Panische Angst vor der Spritze
Jeder hat hier seine eigene Geschichte: Etwa die Frau, die ständig von ihrem schon geimpften Partner in den Arm genommen werden muss, weil sie eine panische Angst vor der Spritze hat. „Es ist nicht die Impfung – die will ich. Aber die Spritze …“ Ismani kennt solche Momente.
Er nimmt die Ängste der Impfwilligen ernst, fragt nach den Gründen, verweist ruhig auf den kaum zu spürenden Impfvorgang und schafft es ohne Probleme, dass auch diese Frau sich impfen lässt – und die hinterher spürbar erleichtert und froh ist.

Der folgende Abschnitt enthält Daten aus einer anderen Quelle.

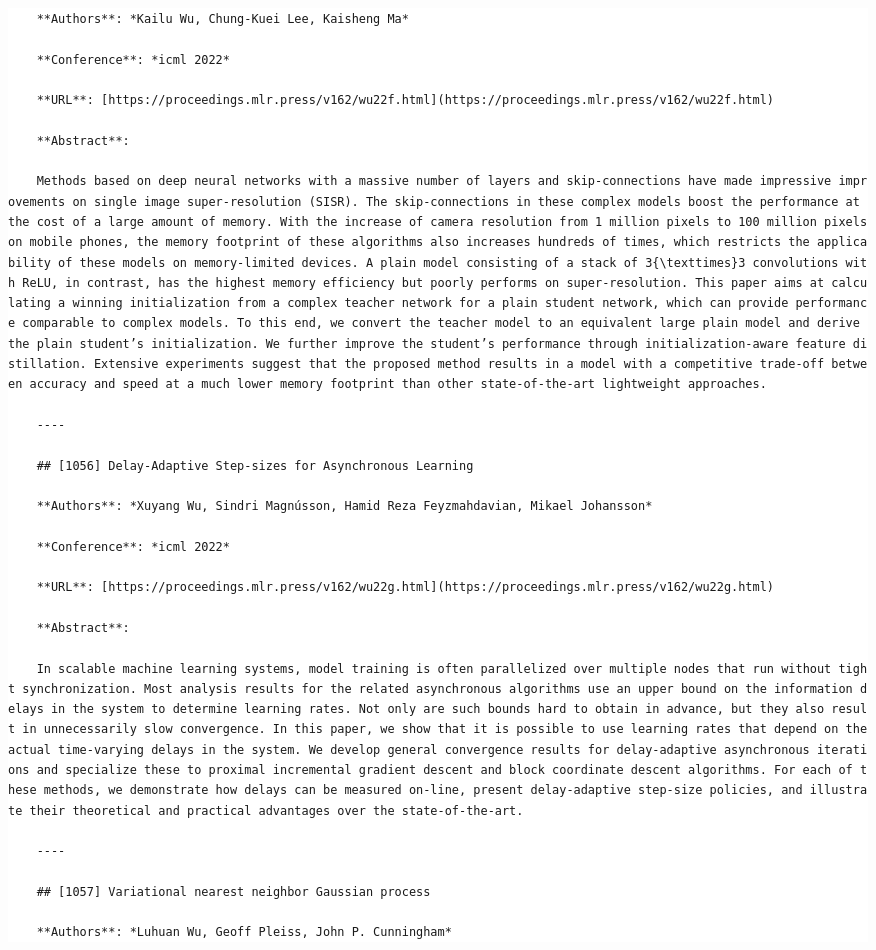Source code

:         **Authors**: *Kailu Wu, Chung-Kuei Lee, Kaisheng Ma*

        **Conference**: *icml 2022*

        **URL**: [https://proceedings.mlr.press/v162/wu22f.html](https://proceedings.mlr.press/v162/wu22f.html)

        **Abstract**:

        Methods based on deep neural networks with a massive number of layers and skip-connections have made impressive improvements on single image super-resolution (SISR). The skip-connections in these complex models boost the performance at the cost of a large amount of memory. With the increase of camera resolution from 1 million pixels to 100 million pixels on mobile phones, the memory footprint of these algorithms also increases hundreds of times, which restricts the applicability of these models on memory-limited devices. A plain model consisting of a stack of 3{\texttimes}3 convolutions with ReLU, in contrast, has the highest memory efficiency but poorly performs on super-resolution. This paper aims at calculating a winning initialization from a complex teacher network for a plain student network, which can provide performance comparable to complex models. To this end, we convert the teacher model to an equivalent large plain model and derive the plain student’s initialization. We further improve the student’s performance through initialization-aware feature distillation. Extensive experiments suggest that the proposed method results in a model with a competitive trade-off between accuracy and speed at a much lower memory footprint than other state-of-the-art lightweight approaches.

        ----

        ## [1056] Delay-Adaptive Step-sizes for Asynchronous Learning

        **Authors**: *Xuyang Wu, Sindri Magnússon, Hamid Reza Feyzmahdavian, Mikael Johansson*

        **Conference**: *icml 2022*

        **URL**: [https://proceedings.mlr.press/v162/wu22g.html](https://proceedings.mlr.press/v162/wu22g.html)

        **Abstract**:

        In scalable machine learning systems, model training is often parallelized over multiple nodes that run without tight synchronization. Most analysis results for the related asynchronous algorithms use an upper bound on the information delays in the system to determine learning rates. Not only are such bounds hard to obtain in advance, but they also result in unnecessarily slow convergence. In this paper, we show that it is possible to use learning rates that depend on the actual time-varying delays in the system. We develop general convergence results for delay-adaptive asynchronous iterations and specialize these to proximal incremental gradient descent and block coordinate descent algorithms. For each of these methods, we demonstrate how delays can be measured on-line, present delay-adaptive step-size policies, and illustrate their theoretical and practical advantages over the state-of-the-art.

        ----

        ## [1057] Variational nearest neighbor Gaussian process

        **Authors**: *Luhuan Wu, Geoff Pleiss, John P. Cunningham*
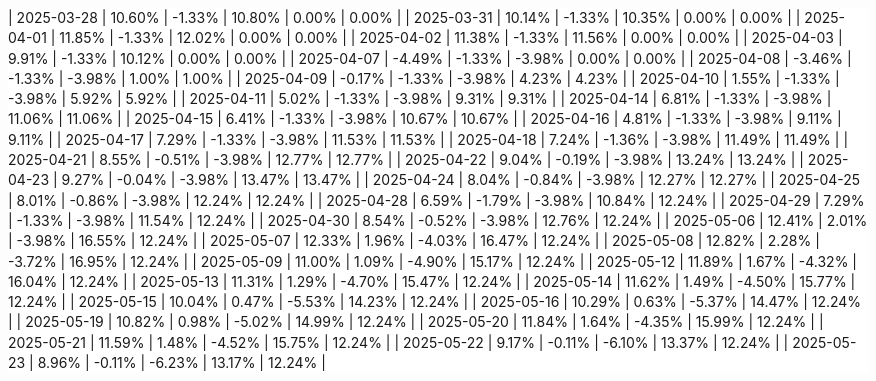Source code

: | 2025-03-28 | 10.60%    | -1.33%               | 10.80%      | 0.00%                 | 0.00%      |
| 2025-03-31 | 10.14%    | -1.33%               | 10.35%      | 0.00%                 | 0.00%      |
| 2025-04-01 | 11.85%    | -1.33%               | 12.02%      | 0.00%                 | 0.00%      |
| 2025-04-02 | 11.38%    | -1.33%               | 11.56%      | 0.00%                 | 0.00%      |
| 2025-04-03 | 9.91%     | -1.33%               | 10.12%      | 0.00%                 | 0.00%      |
| 2025-04-07 | -4.49%    | -1.33%               | -3.98%      | 0.00%                 | 0.00%      |
| 2025-04-08 | -3.46%    | -1.33%               | -3.98%      | 1.00%                 | 1.00%      |
| 2025-04-09 | -0.17%    | -1.33%               | -3.98%      | 4.23%                 | 4.23%      |
| 2025-04-10 | 1.55%     | -1.33%               | -3.98%      | 5.92%                 | 5.92%      |
| 2025-04-11 | 5.02%     | -1.33%               | -3.98%      | 9.31%                 | 9.31%      |
| 2025-04-14 | 6.81%     | -1.33%               | -3.98%      | 11.06%                | 11.06%     |
| 2025-04-15 | 6.41%     | -1.33%               | -3.98%      | 10.67%                | 10.67%     |
| 2025-04-16 | 4.81%     | -1.33%               | -3.98%      | 9.11%                 | 9.11%      |
| 2025-04-17 | 7.29%     | -1.33%               | -3.98%      | 11.53%                | 11.53%     |
| 2025-04-18 | 7.24%     | -1.36%               | -3.98%      | 11.49%                | 11.49%     |
| 2025-04-21 | 8.55%     | -0.51%               | -3.98%      | 12.77%                | 12.77%     |
| 2025-04-22 | 9.04%     | -0.19%               | -3.98%      | 13.24%                | 13.24%     |
| 2025-04-23 | 9.27%     | -0.04%               | -3.98%      | 13.47%                | 13.47%     |
| 2025-04-24 | 8.04%     | -0.84%               | -3.98%      | 12.27%                | 12.27%     |
| 2025-04-25 | 8.01%     | -0.86%               | -3.98%      | 12.24%                | 12.24%     |
| 2025-04-28 | 6.59%     | -1.79%               | -3.98%      | 10.84%                | 12.24%     |
| 2025-04-29 | 7.29%     | -1.33%               | -3.98%      | 11.54%                | 12.24%     |
| 2025-04-30 | 8.54%     | -0.52%               | -3.98%      | 12.76%                | 12.24%     |
| 2025-05-06 | 12.41%    | 2.01%                | -3.98%      | 16.55%                | 12.24%     |
| 2025-05-07 | 12.33%    | 1.96%                | -4.03%      | 16.47%                | 12.24%     |
| 2025-05-08 | 12.82%    | 2.28%                | -3.72%      | 16.95%                | 12.24%     |
| 2025-05-09 | 11.00%    | 1.09%                | -4.90%      | 15.17%                | 12.24%     |
| 2025-05-12 | 11.89%    | 1.67%                | -4.32%      | 16.04%                | 12.24%     |
| 2025-05-13 | 11.31%    | 1.29%                | -4.70%      | 15.47%                | 12.24%     |
| 2025-05-14 | 11.62%    | 1.49%                | -4.50%      | 15.77%                | 12.24%     |
| 2025-05-15 | 10.04%    | 0.47%                | -5.53%      | 14.23%                | 12.24%     |
| 2025-05-16 | 10.29%    | 0.63%                | -5.37%      | 14.47%                | 12.24%     |
| 2025-05-19 | 10.82%    | 0.98%                | -5.02%      | 14.99%                | 12.24%     |
| 2025-05-20 | 11.84%    | 1.64%                | -4.35%      | 15.99%                | 12.24%     |
| 2025-05-21 | 11.59%    | 1.48%                | -4.52%      | 15.75%                | 12.24%     |
| 2025-05-22 | 9.17%     | -0.11%               | -6.10%      | 13.37%                | 12.24%     |
| 2025-05-23 | 8.96%     | -0.11%               | -6.23%      | 13.17%                | 12.24%     |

Bei den Aufklärungen erwarten Ismani keine Fragen, die ihm noch nicht gestellt wurden: „Wie gefährlich ist das, kann ich danach noch Kinder bekommen, wann bekomme ich die zweite Impfung und muss das jetzt jedes Jahr sein“ – klassische Fragen, die jedes Impfteam kennt. Nachdem das Team gestartet ist, läuft es in Glückstadt, die Warteschlange wird abgearbeitet. Die Stadt hofft, dass der Andrang auch in den kommenden Tagen anhält.
Über die sozialen Medien sollen die Menschen immer wieder erinnert werden. Eine der Herausforderungen wird jeden Tag sein, den Impfstoff auf die Nachfrage abzustimmen. Parallel zu den Quartiersimpfungen startet das Land Schleswig-Holstein in den Impfzentren Lübeck, Neumünster und Husum am 11. Juni Sonderimpfaktionen ohne Impftermine für jedermann. Zu diesen Sonderaktionen wird der Impfstoff von AstraZeneca verimpft, in Glückstadt ist es der von BioNTech/Pfizer.